Reversing an earlier tentative ruling, a Superior Court judge dismissed Steins’ suit against three members Nov. 20, deciding the volunteers should not be held personally liable for actions taken on behalf of the nonprofit corporation.

Steins was voted out of the festival in 2006 after an allegation of sexual harassment was lodged against him by a festival employee.

Judge Franz E. Miller also dismissed Steins’ suit against the Sawdust Festival Corporation, but granted him 10 days to amend the suit. Steins had filed the suit without an attorney but has since retained legal counsel.


Miller also ruled that Steins was not defamed by a letter from the board to the Sawdust membership outlining the accusation against him.

Steins’ attorney, Bruce Dannemeyer, said his client will appeal the ruling that the lawsuit violated the state’s law prohibiting SLAPPs, or Strategic Lawsuits Against Public Participation.

“It was disappointing because the tentative ruling was the opposite,” Dannemeyer said, adding that, “At the hearing, the judge was sympathetic to the directors of the Sawdust Festival.”

Miller had issued a tentative ruling in October rejecting the anti-SLAPP defense as not applicable to the board members.


Sawdust attorney Michael Dawe said he is pleased with the final ruling. Dawe had argued that the anti-SLAPP law was enacted in part to protect volunteer board members of nonprofit organizations such as the Sawdust Festival.

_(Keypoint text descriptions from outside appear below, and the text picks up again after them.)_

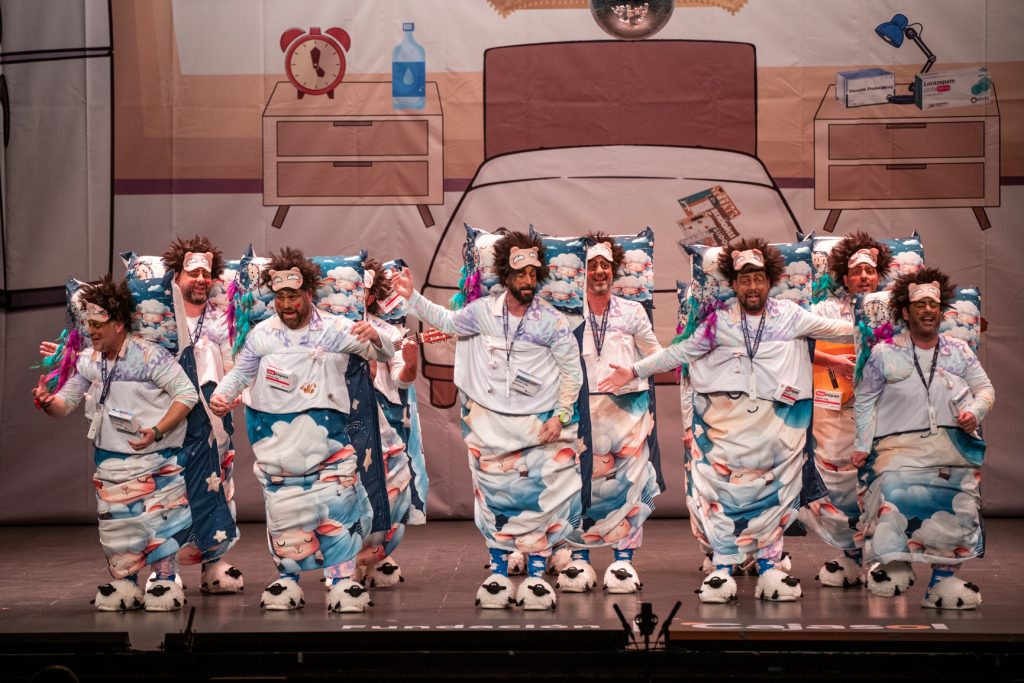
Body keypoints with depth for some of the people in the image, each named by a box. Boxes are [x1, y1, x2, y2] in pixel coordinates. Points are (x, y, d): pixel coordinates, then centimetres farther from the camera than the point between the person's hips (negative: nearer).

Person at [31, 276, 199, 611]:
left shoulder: (149, 356, -17)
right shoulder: (88, 361, 3)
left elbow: (187, 394, -16)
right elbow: (66, 402, 9)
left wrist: (157, 430, -24)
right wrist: (48, 402, -15)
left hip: (156, 457, -6)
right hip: (110, 457, 6)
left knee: (159, 520, -2)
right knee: (114, 523, 9)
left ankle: (166, 583, 12)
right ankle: (125, 586, 22)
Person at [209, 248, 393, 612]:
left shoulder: (334, 329, 0)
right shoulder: (262, 334, 4)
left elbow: (383, 355, 0)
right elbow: (240, 373, 13)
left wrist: (373, 337, -24)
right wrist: (221, 395, -8)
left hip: (325, 435, -1)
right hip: (277, 437, 1)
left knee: (338, 503, -8)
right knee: (283, 507, 3)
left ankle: (341, 578, 1)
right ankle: (288, 579, 15)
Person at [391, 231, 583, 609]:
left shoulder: (552, 321, -8)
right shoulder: (484, 311, -2)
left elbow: (573, 371, -2)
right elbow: (449, 322, 15)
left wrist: (560, 416, -8)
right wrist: (413, 297, 7)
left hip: (539, 423, -2)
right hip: (491, 422, 2)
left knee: (539, 497, -2)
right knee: (494, 494, 7)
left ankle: (536, 575, 7)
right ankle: (498, 572, 17)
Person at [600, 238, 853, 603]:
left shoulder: (789, 315, 3)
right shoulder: (718, 322, 2)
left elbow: (833, 329, 7)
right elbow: (678, 352, 4)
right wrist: (634, 371, 1)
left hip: (776, 425, 1)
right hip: (728, 424, -1)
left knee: (774, 491, 5)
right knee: (725, 489, -2)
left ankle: (767, 566, 16)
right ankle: (723, 569, 5)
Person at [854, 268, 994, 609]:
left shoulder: (959, 351, 15)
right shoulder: (884, 354, 7)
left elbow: (985, 389, 17)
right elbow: (865, 400, 8)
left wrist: (975, 411, -5)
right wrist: (862, 445, 1)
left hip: (953, 446, 3)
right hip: (901, 444, -2)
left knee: (954, 511, -3)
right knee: (893, 490, -25)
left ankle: (944, 580, 8)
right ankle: (895, 566, -13)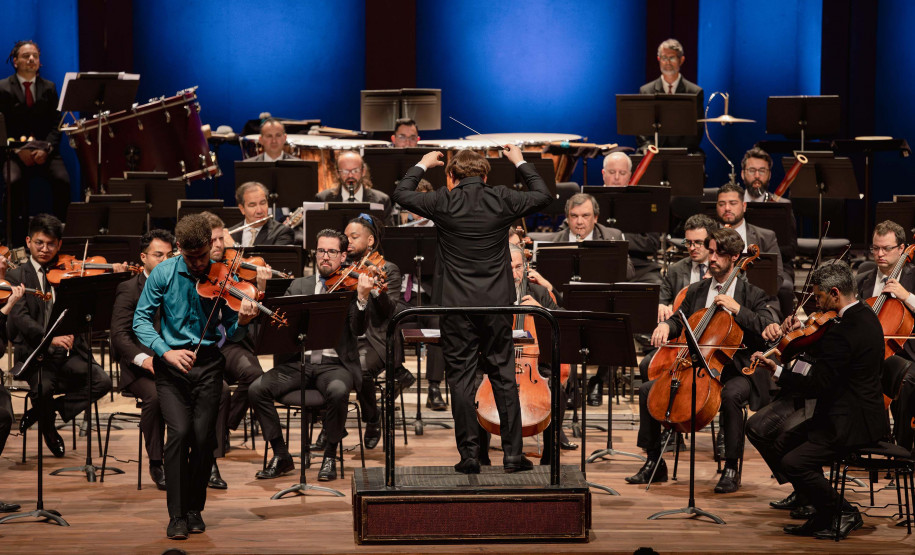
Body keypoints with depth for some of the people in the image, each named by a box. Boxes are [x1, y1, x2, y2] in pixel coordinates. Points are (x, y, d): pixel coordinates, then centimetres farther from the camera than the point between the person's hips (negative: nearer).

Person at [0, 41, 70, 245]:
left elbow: (55, 124, 6)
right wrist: (19, 151, -15)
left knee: (62, 181, -26)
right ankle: (18, 238, -23)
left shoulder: (49, 88, 12)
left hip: (45, 150, 2)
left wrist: (46, 148, -12)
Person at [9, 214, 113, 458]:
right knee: (43, 386, -32)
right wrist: (50, 337, -29)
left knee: (102, 381, -20)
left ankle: (40, 411, 1)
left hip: (69, 352, 3)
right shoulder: (17, 277, 3)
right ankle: (48, 429, 5)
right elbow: (20, 318, -12)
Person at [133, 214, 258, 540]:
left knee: (204, 435, -10)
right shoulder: (163, 274, -1)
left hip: (208, 363, 1)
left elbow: (231, 334, 1)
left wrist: (242, 322, -22)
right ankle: (177, 515, -7)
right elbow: (141, 320, -2)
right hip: (172, 364, -1)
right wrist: (167, 351, -16)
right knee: (180, 430, -17)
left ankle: (195, 509, 11)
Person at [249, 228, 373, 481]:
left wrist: (362, 298, -24)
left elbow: (358, 329, -8)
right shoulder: (298, 286, 17)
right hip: (298, 361, 3)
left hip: (335, 363, -3)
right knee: (257, 389, -20)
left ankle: (330, 456, -15)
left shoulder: (351, 286, 6)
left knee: (338, 391, -36)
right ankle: (281, 455, -6)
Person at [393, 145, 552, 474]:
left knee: (461, 377, 4)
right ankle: (512, 454, 9)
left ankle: (470, 455, 4)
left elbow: (401, 194, 11)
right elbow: (544, 196, 15)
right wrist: (521, 163, 27)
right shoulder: (502, 200, -2)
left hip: (456, 304, -2)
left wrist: (422, 166, 26)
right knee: (503, 375, 8)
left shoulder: (443, 202, -6)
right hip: (496, 302, 2)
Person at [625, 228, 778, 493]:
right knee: (648, 390, -10)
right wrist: (666, 325, -1)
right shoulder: (695, 291, 15)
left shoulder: (752, 295, -1)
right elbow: (680, 321, 23)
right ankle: (654, 463, 1)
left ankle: (731, 469, -26)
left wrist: (737, 309, -21)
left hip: (737, 372, -6)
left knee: (730, 395, -39)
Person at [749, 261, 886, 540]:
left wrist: (776, 371, -18)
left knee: (793, 463, -21)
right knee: (777, 448, 9)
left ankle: (844, 513, -1)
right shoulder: (865, 316, 9)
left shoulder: (844, 331, -24)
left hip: (851, 425, -11)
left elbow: (817, 385, -25)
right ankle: (824, 515, 14)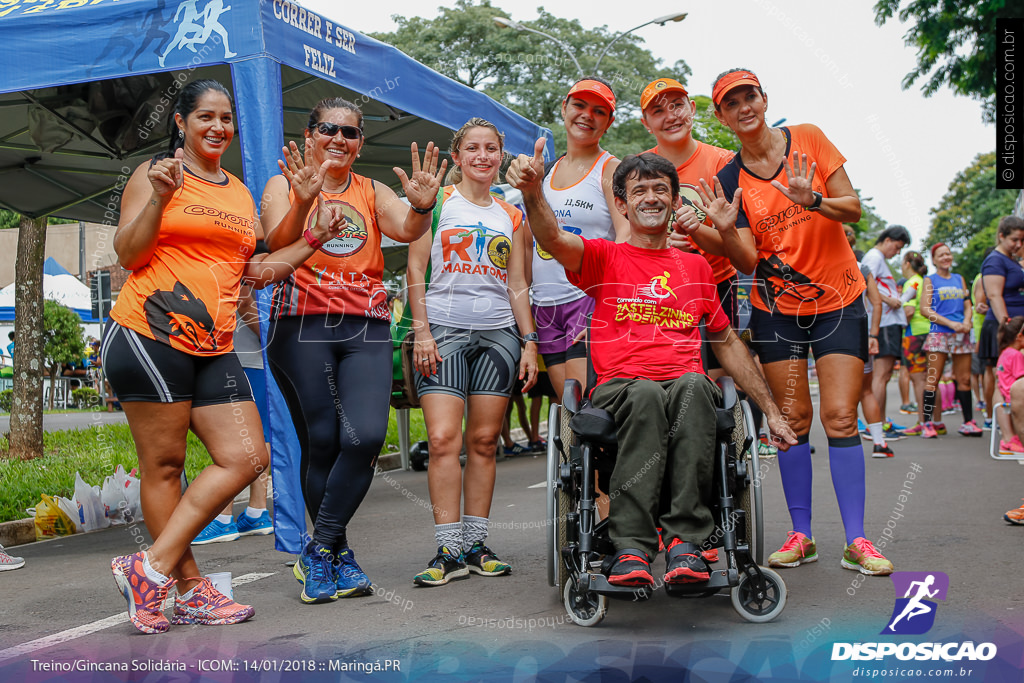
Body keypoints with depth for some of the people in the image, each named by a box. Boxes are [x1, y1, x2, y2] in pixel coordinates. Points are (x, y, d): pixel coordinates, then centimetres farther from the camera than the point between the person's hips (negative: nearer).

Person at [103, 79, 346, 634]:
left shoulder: (241, 193, 21)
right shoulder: (154, 173, 4)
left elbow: (256, 270, 20)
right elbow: (128, 254, -3)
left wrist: (316, 237, 14)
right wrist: (161, 198, -15)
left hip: (213, 348, 6)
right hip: (149, 334, -6)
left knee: (245, 458, -3)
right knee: (164, 463, -2)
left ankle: (152, 567, 1)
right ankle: (191, 589, 7)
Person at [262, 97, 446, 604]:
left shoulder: (373, 193, 18)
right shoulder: (283, 185, 10)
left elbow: (407, 229, -2)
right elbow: (277, 246, -8)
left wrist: (422, 205, -25)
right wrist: (303, 202, -26)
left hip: (366, 330, 2)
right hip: (302, 324, -2)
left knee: (366, 436, -15)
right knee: (321, 440, -4)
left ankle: (319, 552, -2)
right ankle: (340, 555, 12)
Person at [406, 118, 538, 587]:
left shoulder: (512, 217, 17)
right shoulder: (436, 201, 7)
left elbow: (517, 285, 16)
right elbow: (416, 268, 2)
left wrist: (530, 341, 7)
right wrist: (421, 330, -8)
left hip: (498, 333, 3)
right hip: (443, 329, -3)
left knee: (484, 441, 2)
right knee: (443, 439, -12)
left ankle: (475, 543, 10)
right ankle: (449, 551, -8)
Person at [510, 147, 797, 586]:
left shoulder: (696, 267, 25)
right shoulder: (604, 258, 14)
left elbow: (727, 343, 29)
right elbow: (552, 240, -7)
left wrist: (771, 410, 25)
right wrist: (533, 191, -29)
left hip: (689, 388, 2)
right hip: (619, 389, -2)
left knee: (693, 385, -34)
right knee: (646, 393, -37)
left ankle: (685, 540, -37)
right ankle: (631, 549, -39)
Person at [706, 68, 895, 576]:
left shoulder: (808, 139, -2)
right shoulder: (731, 178, 0)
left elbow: (853, 209, -7)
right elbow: (748, 264, -5)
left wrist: (812, 201, -25)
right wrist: (725, 231, -24)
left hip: (838, 300, -1)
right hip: (776, 308, 1)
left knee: (840, 418, -6)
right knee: (793, 419, 2)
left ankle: (857, 541, 0)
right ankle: (801, 535, 12)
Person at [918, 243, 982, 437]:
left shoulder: (959, 279, 18)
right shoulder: (930, 280, 5)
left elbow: (967, 305, 16)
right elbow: (925, 309, -5)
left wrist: (967, 322, -5)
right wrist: (951, 323, -13)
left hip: (961, 334, 4)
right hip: (939, 333, -4)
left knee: (964, 379, 3)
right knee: (933, 378, -7)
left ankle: (968, 423, 8)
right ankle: (927, 423, -6)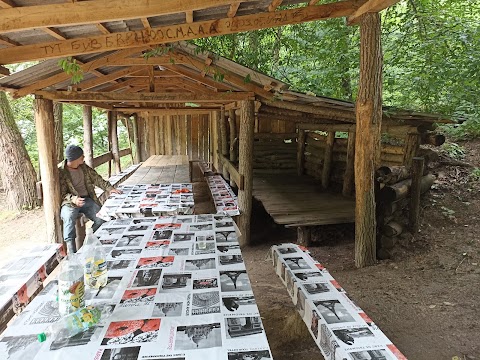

Dawe added that, because the Sawdust Festival has insurance that could cover damages arising from a lawsuit, individuals should not be targeted.

“When a nonprofit has insurance, there is no need to drag individuals into it,” Dawe said.

Steins accused former board members Sian Poeschl and Marsh Scott and committee member James Stanaland, of conspiring to oust him from the festival. He is seeking $1.6 million in damages.